## DATA TO USE
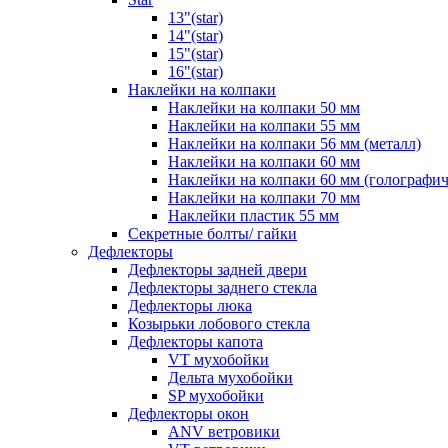
13"(star)
14"(star)
15"(star)
16"(star)
Наклейки на колпаки
Наклейки на колпаки 50 мм
Наклейки на колпаки 55 мм
Наклейки на колпаки 56 мм (металл)
Наклейки на колпаки 60 мм
Наклейки на колпаки 60 мм (голографич
Наклейки на колпаки 70 мм
Наклейки пластик 55 мм
Секретные болты/ гайки
Дефлекторы
Дефлекторы задней двери
Дефлекторы заднего стекла
Дефлекторы люка
Козырьки лобового стекла
Дефлекторы капота
VT мухобойки
Дельта мухобойки
SP мухобойки
Дефлекторы окон
ANV ветровики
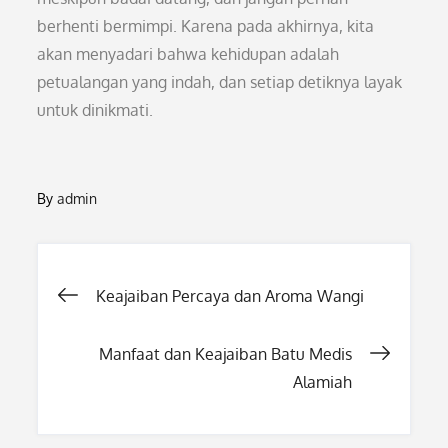
berhenti bermimpi. Karena pada akhirnya, kita
akan menyadari bahwa kehidupan adalah
petualangan yang indah, dan setiap detiknya layak
untuk dinikmati.
By
admin
Post
Keajaiban Percaya dan Aroma Wangi
navigation
Manfaat dan Keajaiban Batu Medis
Alamiah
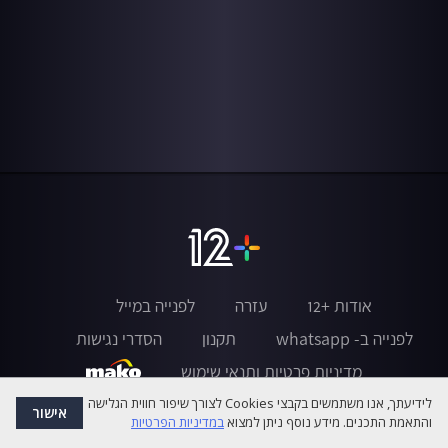
אודות +12
עזרה
לפנייה במייל
לפנייה ב- whatsapp
תקנון
הסדרי נגישות
מדיניות פרטיות ותנאי שימוש
לידיעתך, אנו משתמשים בקבצי Cookies לצורך שיפור חווית הגלישה
אישור
והתאמת התכנים. מידע נוסף ניתן למצוא
במדיניות הפרטיות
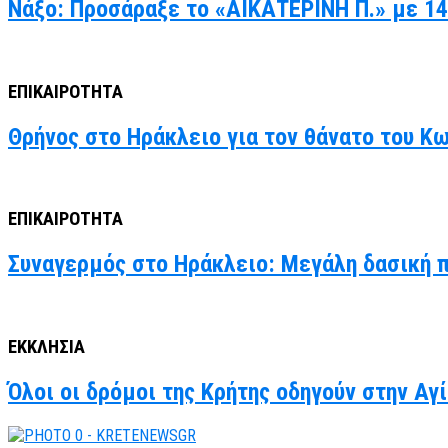
Νάξο: Προσάραξε το «ΑΙΚΑΤΕΡΙΝΗ Π.» με 14
ΕΠΙΚΑΙΡΟΤΗΤΑ
Θρήνος στο Ηράκλειο για τον θάνατο του Κ
ΕΠΙΚΑΙΡΟΤΗΤΑ
Συναγερμός στο Ηράκλειο: Μεγάλη δασική 
ΕΚΚΛΗΣΙΑ
Όλοι οι δρόμοι της Κρήτης οδηγούν στην Α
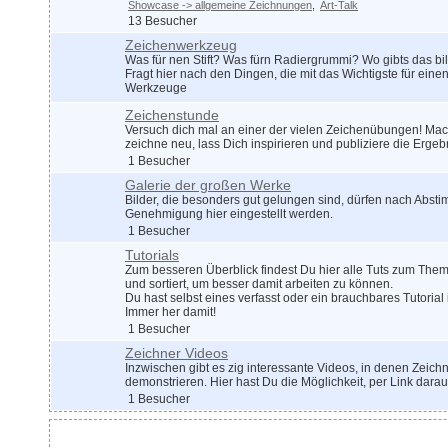
Showcase -> allgemeine Zeichnungen
Art-Talk
13 Besucher
Zeichenwerkzeug
Was für nen Stift? Was fürn Radiergrummi? Wo gibts das bil
Fragt hier nach den Dingen, die mit das Wichtigste für eine
Werkzeuge
Zeichenstunde
Versuch dich mal an einer der vielen Zeichenübungen! Mach
zeichne neu, lass Dich inspirieren und publiziere die Ergeb
1 Besucher
Galerie der großen Werke
Bilder, die besonders gut gelungen sind, dürfen nach Abs
Genehmigung hier eingestellt werden.
1 Besucher
Tutorials
Zum besseren Überblick findest Du hier alle Tuts zum The
und sortiert, um besser damit arbeiten zu können.
Du hast selbst eines verfasst oder ein brauchbares Tutori
Immer her damit!
1 Besucher
Zeichner Videos
Inzwischen gibt es zig interessante Videos, in denen Zeich
demonstrieren. Hier hast Du die Möglichkeit, per Link dara
1 Besucher
Zeichnerdialog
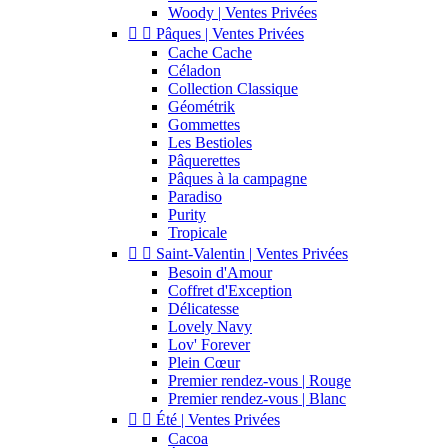
Woody | Ventes Privées


Pâques | Ventes Privées
Cache Cache
Céladon
Collection Classique
Géométrik
Gommettes
Les Bestioles
Pâquerettes
Pâques à la campagne
Paradiso
Purity
Tropicale


Saint-Valentin | Ventes Privées
Besoin d'Amour
Coffret d'Exception
Délicatesse
Lovely Navy
Lov' Forever
Plein Cœur
Premier rendez-vous | Rouge
Premier rendez-vous | Blanc


Été | Ventes Privées
Cacoa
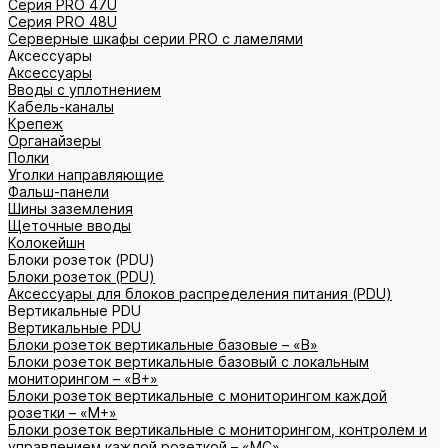
Серия PRO 47U
Серия PRO 48U
Серверные шкафы серии PRO с ламелями
Аксессуары
Аксессуары
Вводы с уплотнением
Кабель-каналы
Крепеж
Органайзеры
Полки
Уголки направляющие
Фальш-панели
Шины заземления
Щеточные вводы
Колокейшн
Блоки розеток (PDU)
Блоки розеток (PDU)
Аксессуары для блоков распределения питания (PDU)
Вертикальные PDU
Вертикальные PDU
Блоки розеток вертикальные базовые – «В»
Блоки розеток вертикальные базовый с локальным
мониторингом – «В+»
Блоки розеток вертикальные с мониторингом каждой
розетки – «М+»
Блоки розеток вертикальные с мониторингом, контролем и
управлением каждой розеткой – «МС»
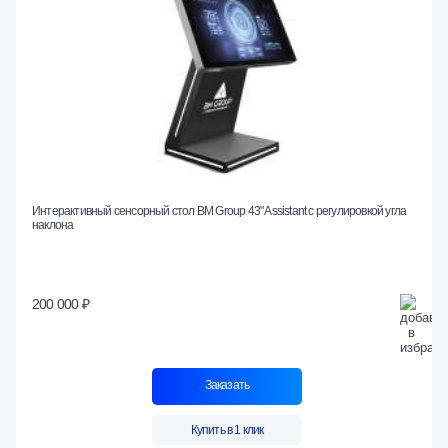
Интерактивный сенсорный стол BM Group 43" Assistant с регулировкой угла
наклона
200 000 ₽
Заказать
Купить в 1 клик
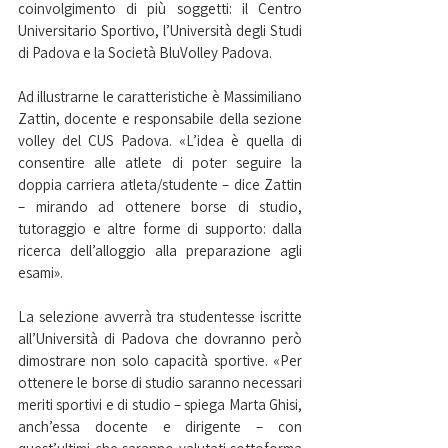
coinvolgimento di più soggetti: il Centro 
Universitario Sportivo, l’Università degli Studi 
di Padova e la Società BluVolley Padova.
Ad illustrarne le caratteristiche è Massimiliano 
Zattin, docente e responsabile della sezione 
volley del CUS Padova. «L’idea è quella di 
consentire alle atlete di poter seguire la 
doppia carriera atleta/studente – dice Zattin 
– mirando ad ottenere borse di studio, 
tutoraggio e altre forme di supporto: dalla 
ricerca dell’alloggio alla preparazione agli 
esami».
La selezione avverrà tra studentesse iscritte 
all’Università di Padova che dovranno però 
dimostrare non solo capacità sportive. «Per 
ottenere le borse di studio saranno necessari 
meriti sportivi e di studio – spiega Marta Ghisi, 
anch’essa docente e dirigente – con 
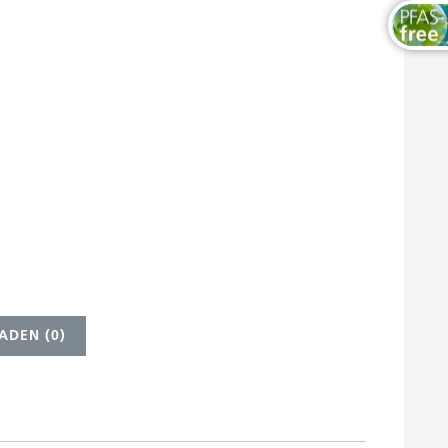
ADEN (
0
)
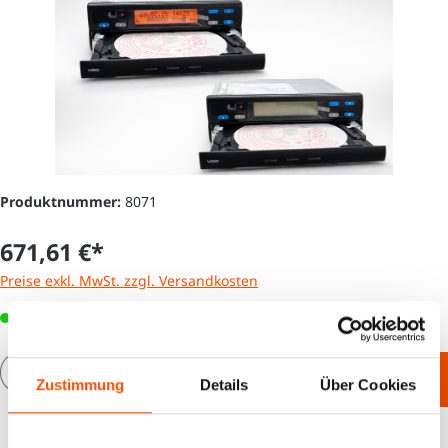
Produktnummer:
8071
671,61 €*
Preise exkl. MwSt. zzgl. Versandkosten
Sofort verfügbar, Lieferzeit: 1 - 3 Tage
Produkt Anzahl: Gib den gewünschten Wert e
In den Warenkorb
Zustimmung
Details
Über Cookies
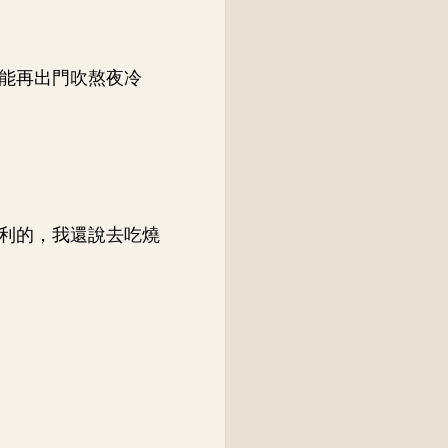
能再出門吹熬夜冷
利的，我還說去吃燒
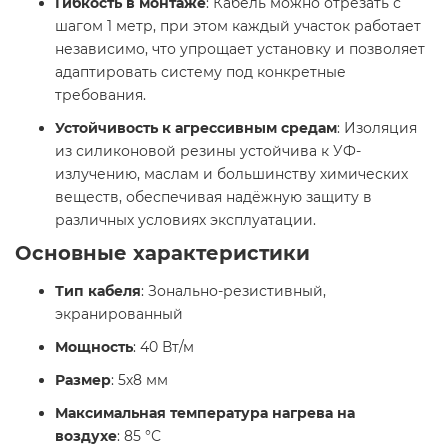
Гибкость в монтаже
: Кабель можно отрезать с
шагом 1 метр, при этом каждый участок работает
независимо, что упрощает установку и позволяет
адаптировать систему под конкретные
требования.
Устойчивость к агрессивным средам
: Изоляция
из силиконовой резины устойчива к УФ-
излучению, маслам и большинству химических
веществ, обеспечивая надёжную защиту в
различных условиях эксплуатации.
Основные характеристики
Тип кабеля
: Зонально-резистивный,
экранированный
Мощность
: 40 Вт/м
Размер
: 5х8 мм
Максимальная температура нагрева на
воздухе
: 85 °С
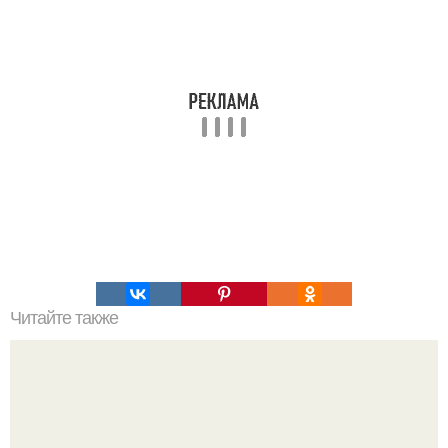
Читайте также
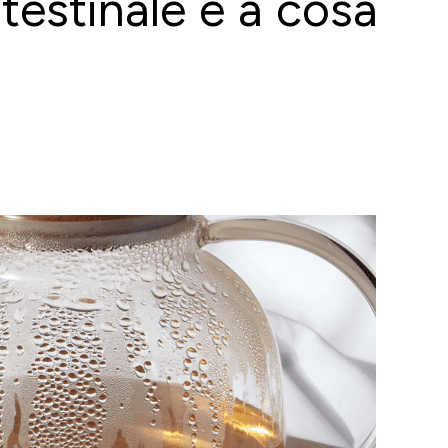
testinale e a cosa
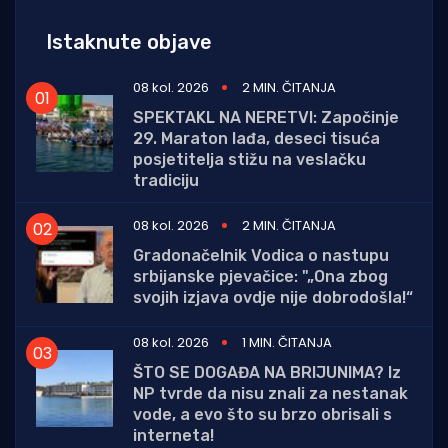
Istaknute objave
08 kol. 2026
2 MIN. ČITANJA
SPEKTAKL NA NERETVI: Započinje
29. Maraton lađa, deseci tisuća
posjetitelja stižu na veslačku
tradiciju
08 kol. 2026
2 MIN. ČITANJA
Gradonačelnik Vodica o nastupu
srbijanske pjevačice: "„Ona zbog
svojih izjava ovdje nije dobrodošla!“
08 kol. 2026
1 MIN. ČITANJA
ŠTO SE DOGAĐA NA BRIJUNIMA? Iz
NP tvrde da nisu znali za nestanak
vode, a evo što su brzo obrisali s
interneta!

## WHAT YOU ARE ASKED TO DO
Reproduce the text of every record above line for line, without changing anything, and leave the pictures out of your answer.

## RESULT OF THIS EXERCISE
13"(star)
14"(star)
15"(star)
16"(star)
Наклейки на колпаки
Наклейки на колпаки 50 мм
Наклейки на колпаки 55 мм
Наклейки на колпаки 56 мм (металл)
Наклейки на колпаки 60 мм
Наклейки на колпаки 60 мм (голографич
Наклейки на колпаки 70 мм
Наклейки пластик 55 мм
Секретные болты/ гайки
Дефлекторы
Дефлекторы задней двери
Дефлекторы заднего стекла
Дефлекторы люка
Козырьки лобового стекла
Дефлекторы капота
VT мухобойки
Дельта мухобойки
SP мухобойки
Дефлекторы окон
ANV ветровики
berhenti bermimpi. Karena pada akhirnya, kita
akan menyadari bahwa kehidupan adalah
petualangan yang indah, dan setiap detiknya layak
untuk dinikmati.
By
admin
Post
Keajaiban Percaya dan Aroma Wangi
navigation
Manfaat dan Keajaiban Batu Medis
Alamiah
אודות +12
עזרה
לפנייה במייל
לפנייה ב- whatsapp
תקנון
הסדרי נגישות
מדיניות פרטיות ותנאי שימוש
לידיעתך, אנו משתמשים בקבצי Cookies לצורך שיפור חווית הגלישה
אישור
והתאמת התכנים. מידע נוסף ניתן למצוא
במדיניות הפרטיות
Νάξο: Προσάραξε το «ΑΙΚΑΤΕΡΙΝΗ Π.» με 14
ΕΠΙΚΑΙΡΟΤΗΤΑ
Θρήνος στο Ηράκλειο για τον θάνατο του Κ
ΕΠΙΚΑΙΡΟΤΗΤΑ
Συναγερμός στο Ηράκλειο: Μεγάλη δασική 
ΕΚΚΛΗΣΙΑ
Όλοι οι δρόμοι της Κρήτης οδηγούν στην Α
Showcase -> allgemeine Zeichnungen
Art-Talk
13 Besucher
Zeichenwerkzeug
Was für nen Stift? Was fürn Radiergrummi? Wo gibts das bil
Fragt hier nach den Dingen, die mit das Wichtigste für eine
Werkzeuge
Zeichenstunde
Versuch dich mal an einer der vielen Zeichenübungen! Mach
zeichne neu, lass Dich inspirieren und publiziere die Ergeb
1 Besucher
Galerie der großen Werke
Bilder, die besonders gut gelungen sind, dürfen nach Abs
Genehmigung hier eingestellt werden.
1 Besucher
Tutorials
Zum besseren Überblick findest Du hier alle Tuts zum The
und sortiert, um besser damit arbeiten zu können.
Du hast selbst eines verfasst oder ein brauchbares Tutori
Immer her damit!
1 Besucher
Zeichner Videos
Inzwischen gibt es zig interessante Videos, in denen Zeich
demonstrieren. Hier hast Du die Möglichkeit, per Link dara
1 Besucher
Zeichnerdialog
Woody | Ventes Privées


Pâques | Ventes Privées
Cache Cache
Céladon
Collection Classique
Géométrik
Gommettes
Les Bestioles
Pâquerettes
Pâques à la campagne
Paradiso
Purity
Tropicale


Saint-Valentin | Ventes Privées
Besoin d'Amour
Coffret d'Exception
Délicatesse
Lovely Navy
Lov' Forever
Plein Cœur
Premier rendez-vous | Rouge
Premier rendez-vous | Blanc


Été | Ventes Privées
Cacoa
Серия PRO 47U
Серия PRO 48U
Серверные шкафы серии PRO с ламелями
Аксессуары
Аксессуары
Вводы с уплотнением
Кабель-каналы
Крепеж
Органайзеры
Полки
Уголки направляющие
Фальш-панели
Шины заземления
Щеточные вводы
Колокейшн
Блоки розеток (PDU)
Блоки розеток (PDU)
Аксессуары для блоков распределения питания (PDU)
Вертикальные PDU
Вертикальные PDU
Блоки розеток вертикальные базовые – «В»
Блоки розеток вертикальные базовый с локальным
мониторингом – «В+»
Блоки розеток вертикальные с мониторингом каждой
розетки – «М+»
Блоки розеток вертикальные с мониторингом, контролем и
управлением каждой розеткой – «МС»
Интерактивный сенсорный стол BM Group 43" Assistant с регулировкой угла
наклона
200 000 ₽
Заказать
Купить в 1 клик
coinvolgimento di più soggetti: il Centro 
Universitario Sportivo, l’Università degli Studi 
di Padova e la Società BluVolley Padova.
Ad illustrarne le caratteristiche è Massimiliano 
Zattin, docente e responsabile della sezione 
volley del CUS Padova. «L’idea è quella di 
consentire alle atlete di poter seguire la 
doppia carriera atleta/studente – dice Zattin 
– mirando ad ottenere borse di studio, 
tutoraggio e altre forme di supporto: dalla 
ricerca dell’alloggio alla preparazione agli 
esami».
La selezione avverrà tra studentesse iscritte 
all’Università di Padova che dovranno però 
dimostrare non solo capacità sportive. «Per 
ottenere le borse di studio saranno necessari 
meriti sportivi e di studio – spiega Marta Ghisi, 
anch’essa docente e dirigente – con 
ADEN (
0
)
Produktnummer:
8071
671,61 €*
Preise exkl. MwSt. zzgl. Versandkosten
Sofort verfügbar, Lieferzeit: 1 - 3 Tage
Produkt Anzahl: Gib den gewünschten Wert e
In den Warenkorb
Zustimmung
Details
Über Cookies
能再出門吹熬夜冷
利的，我還說去吃燒
Гибкость в монтаже
: Кабель можно отрезать с
шагом 1 метр, при этом каждый участок работает
независимо, что упрощает установку и позволяет
адаптировать систему под конкретные
требования.
Устойчивость к агрессивным средам
: Изоляция
из силиконовой резины устойчива к УФ-
излучению, маслам и большинству химических
веществ, обеспечивая надёжную защиту в
различных условиях эксплуатации.
Основные характеристики
Тип кабеля
: Зонально-резистивный,
экранированный
Мощность
: 40 Вт/м
Размер
: 5х8 мм
Максимальная температура нагрева на
воздухе
: 85 °С
Читайте также
testinale e a cosa
Istaknute objave
08 kol. 2026
2 MIN. ČITANJA
SPEKTAKL NA NERETVI: Započinje
29. Maraton lađa, deseci tisuća
posjetitelja stižu na veslačku
tradiciju
08 kol. 2026
2 MIN. ČITANJA
Gradonačelnik Vodica o nastupu
srbijanske pjevačice: "„Ona zbog
svojih izjava ovdje nije dobrodošla!“
08 kol. 2026
1 MIN. ČITANJA
ŠTO SE DOGAĐA NA BRIJUNIMA? Iz
NP tvrde da nisu znali za nestanak
vode, a evo što su brzo obrisali s
interneta!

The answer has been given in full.